With regard to the effectiveness of tooth whitening, a clinically visible color change is considered when the difference in the means of the ΔE values is greater than 3.7 units21 The value of (L*) is the main attribute to be considered, as it represents the luminosity and clarity of the color.22 ^,^ 23 However, in the literature there is still no consensus on which of the parameters (L*, a* and b* or ΔE) is the best to evaluate the effectiveness of tooth whitening.24
The diffusion capacity of whiteners is something well supported in the literature and is due to the permeability present in dental tissues together with the low molecular weight and the ability of hydrogen peroxide to generate free radicals that act in several directions and degenerate pigments that cause darkening dental.3 ^,^ 5 ^,^ 25 ^-^ 28 Pinzan-Vercelino et al.29 evaluated the effectiveness of various whitening and bleaching products on orthodontic brackets bonded to bovine incisors and observed significant changes in tooth color when using a dental whitener containing 35% hydrogen peroxide.
Rego et al.30 assessed the bond strength of brackets bonded to premolars that had been bleached with 35% hydrogen peroxide. They found a significant decrease in bond strength when brackets were bonded 24 hours after whitening. However, after 7 days, no differences in bond strength were observed. Britto et al.31 examined the effect of desensitizing agents on the bond strength of ceramic brackets bonded to bovine enamel following the same whitening protocol and concluded that a whitening agent with calcium, when combined with desensitizing gel, enhances shear strength. Aristizábal, González, and McNamara32 evaluated a bonding protocol for metal brackets on bovine incisors after whitening with 35% hydrogen peroxide. They found that bonding immediately after whitening reduced shear bond strength, while treating the bleached enamel surface with 10% sodium ascorbate reversed the reduction in shear bond strength.

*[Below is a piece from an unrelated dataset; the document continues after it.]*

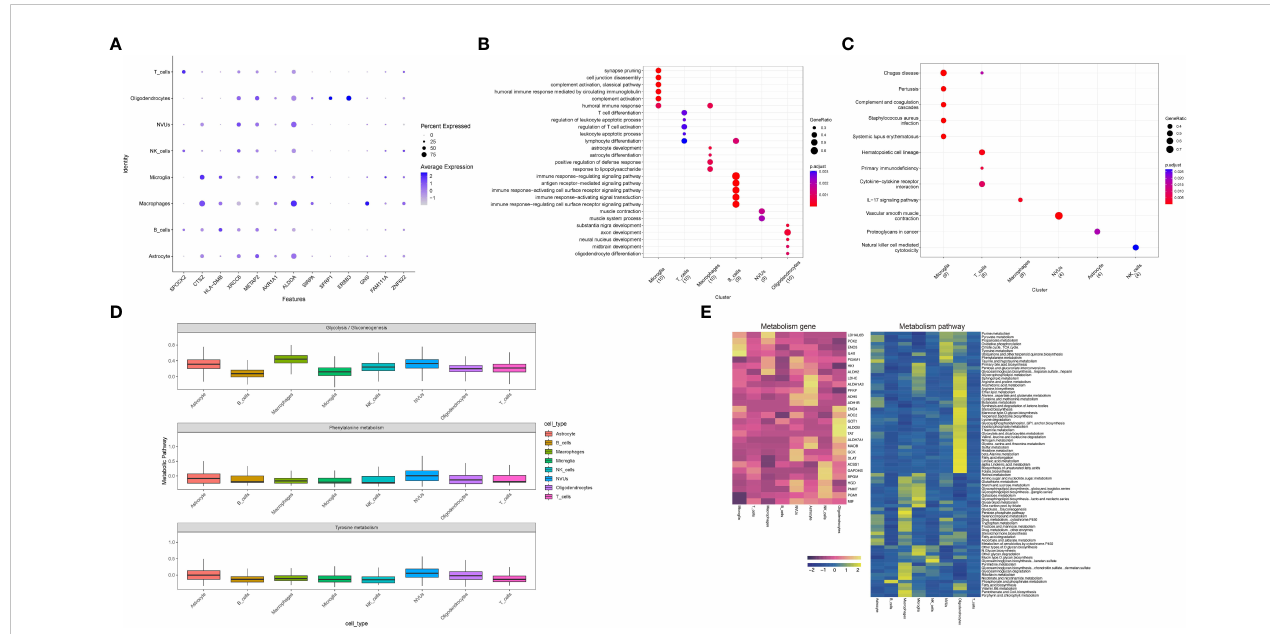
FIGURE 8 Functional enrichment analysis and metabolic analysis at the level of single-cell subpopulations. (A) Expression of co-expressed genes on functional subgroups. (B, C) Enrichment analysis of single cell subpopulations. (D) Metabolic pathway expression quanti fi cation for single-cell subpopulations. (E) Quanti fi cation of metabolic pathways and metabolism-related gene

Although bovine teeth are routinely used in dental experiments because they have morphological characteristics similar to human tissue,14 an in vitro study does not faithfully simulate conditions in the oral cavity, which can cause variations in the results presented, pointing to a limitation of the study. Other factors capable of influencing are the thickness of the dentin related to the patient’s age26 and the initial color of the tooth, since young teeth generally have a lower degree of pigmentation.33 In in vitro studies, factors such as standardization, temperature and packaging were controlled,14 on the other hand factors such as salivation and oral hygiene cannot be monitored, which means another limitation for the study.
CONCLUSION
It is concluded with this study that it is possible, in vitro, to promote enamel whitening with orthodontic attachments bonded on its surface with the use of 35% hydrogen peroxide, making possible the treatment with aligners concomitantly with dental whitening.